(Records shown)

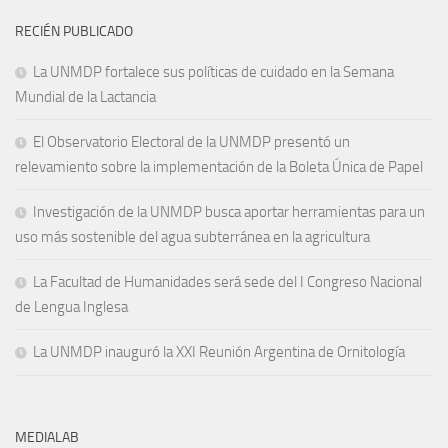
RECIÉN PUBLICADO
La UNMDP fortalece sus políticas de cuidado en la Semana
Mundial de la Lactancia
El Observatorio Electoral de la UNMDP presentó un
relevamiento sobre la implementación de la Boleta Única de Papel
Investigación de la UNMDP busca aportar herramientas para un
uso más sostenible del agua subterránea en la agricultura
La Facultad de Humanidades será sede del I Congreso Nacional
de Lengua Inglesa
La UNMDP inauguró la XXI Reunión Argentina de Ornitología
MEDIALAB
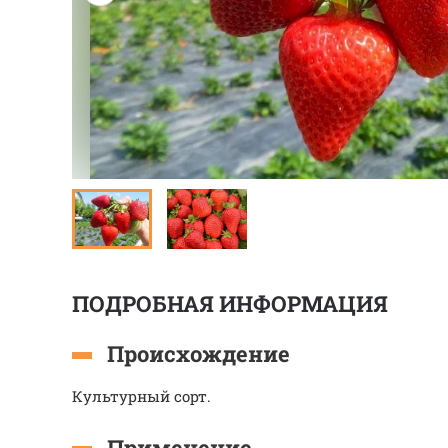
ПОДРОБНАЯ ИНФОРМАЦИЯ
Происхождение
Культурный сорт.
Применение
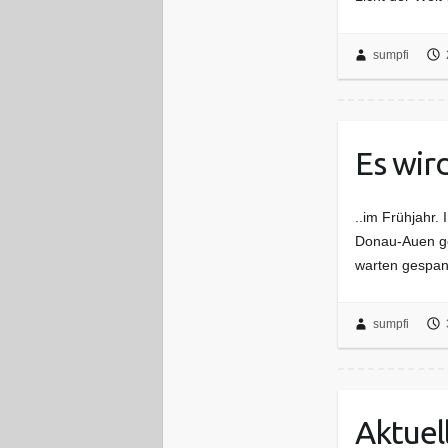
sumpfi
Es wir
..im Frühjahr.
Donau-Auen ge
warten gespann
sumpfi
Aktuell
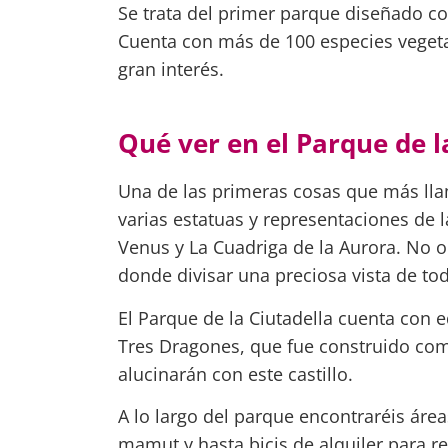
Se trata del primer parque diseñado com
Cuenta con más de 100 especies vegetal
gran interés.
Qué ver en el Parque de l
Una de las primeras cosas que más ll
varias estatuas y representaciones de
Venus y La Cuadriga de la Aurora. No ol
donde divisar una preciosa vista de to
El Parque de la Ciutadella cuenta con e
Tres Dragones, que fue construido com
alucinarán con este castillo.
A lo largo del parque encontraréis áre
mamut y hasta bicis de alquiler para r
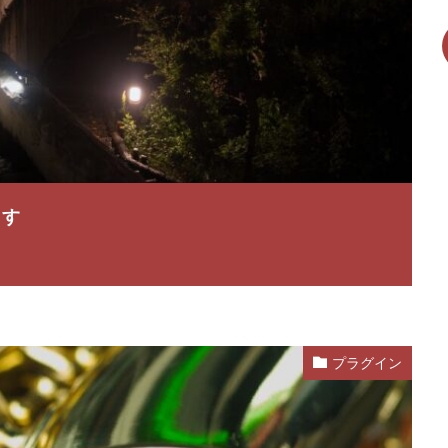
ます
プラグイン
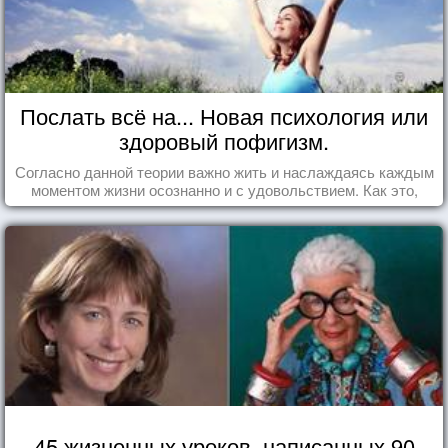
Послать всё на... Новая психология или
здоровый пофигизм.
Согласно данной теории важно жить и наслаждаясь каждым
моментом жизни осознанно и с удовольствием. Как это,
попробуем разобраться на реальных примерах.
45 жизненных уроков, написанных 90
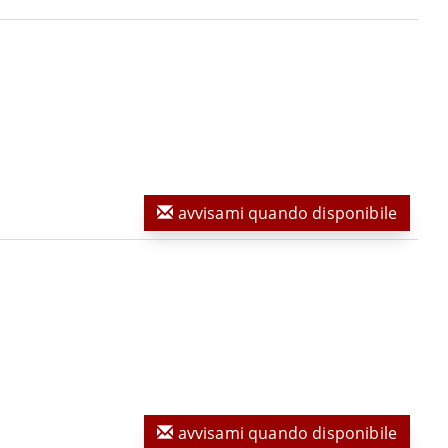
avvisami quando disponibile
avvisami quando disponibile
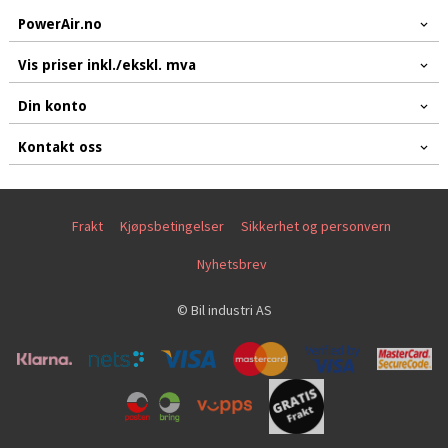
PowerAir.no
Vis priser inkl./ekskl. mva
Din konto
Kontakt oss
Frakt
Kjøpsbetingelser
Sikkerhet og personvern
Nyhetsbrev
© Bil industri AS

(End Records shown)

• **Problem to solve**:
Copy out every line of text from all of the rows above, character for character, in the original order. Leave the pictures out of the answer.

• **Your response**:
RECIÉN PUBLICADO
La UNMDP fortalece sus políticas de cuidado en la Semana
Mundial de la Lactancia
El Observatorio Electoral de la UNMDP presentó un
relevamiento sobre la implementación de la Boleta Única de Papel
Investigación de la UNMDP busca aportar herramientas para un
uso más sostenible del agua subterránea en la agricultura
La Facultad de Humanidades será sede del I Congreso Nacional
de Lengua Inglesa
La UNMDP inauguró la XXI Reunión Argentina de Ornitología
MEDIALAB
ПОДРОБНАЯ ИНФОРМАЦИЯ
Происхождение
Культурный сорт.
Применение
sumpfi
Es wir
..im Frühjahr.
Donau-Auen ge
warten gespann
sumpfi
Aktuell
Se trata del primer parque diseñado com
Cuenta con más de 100 especies vegetal
gran interés.
Qué ver en el Parque de l
Una de las primeras cosas que más ll
varias estatuas y representaciones de
Venus y La Cuadriga de la Aurora. No ol
donde divisar una preciosa vista de to
El Parque de la Ciutadella cuenta con e
Tres Dragones, que fue construido com
alucinarán con este castillo.
A lo largo del parque encontraréis áre
mamut y hasta bicis de alquiler para r
ます
プラグイン
Послать всё на... Новая психология или
здоровый пофигизм.
Согласно данной теории важно жить и наслаждаясь каждым
моментом жизни осознанно и с удовольствием. Как это,
попробуем разобраться на реальных примерах.
45 жизненных уроков, написанных 90
avvisami quando disponibile
avvisami quando disponibile
PowerAir.no
Vis priser inkl./ekskl. mva
Din konto
Kontakt oss
Frakt
Kjøpsbetingelser
Sikkerhet og personvern
Nyhetsbrev
© Bil industri AS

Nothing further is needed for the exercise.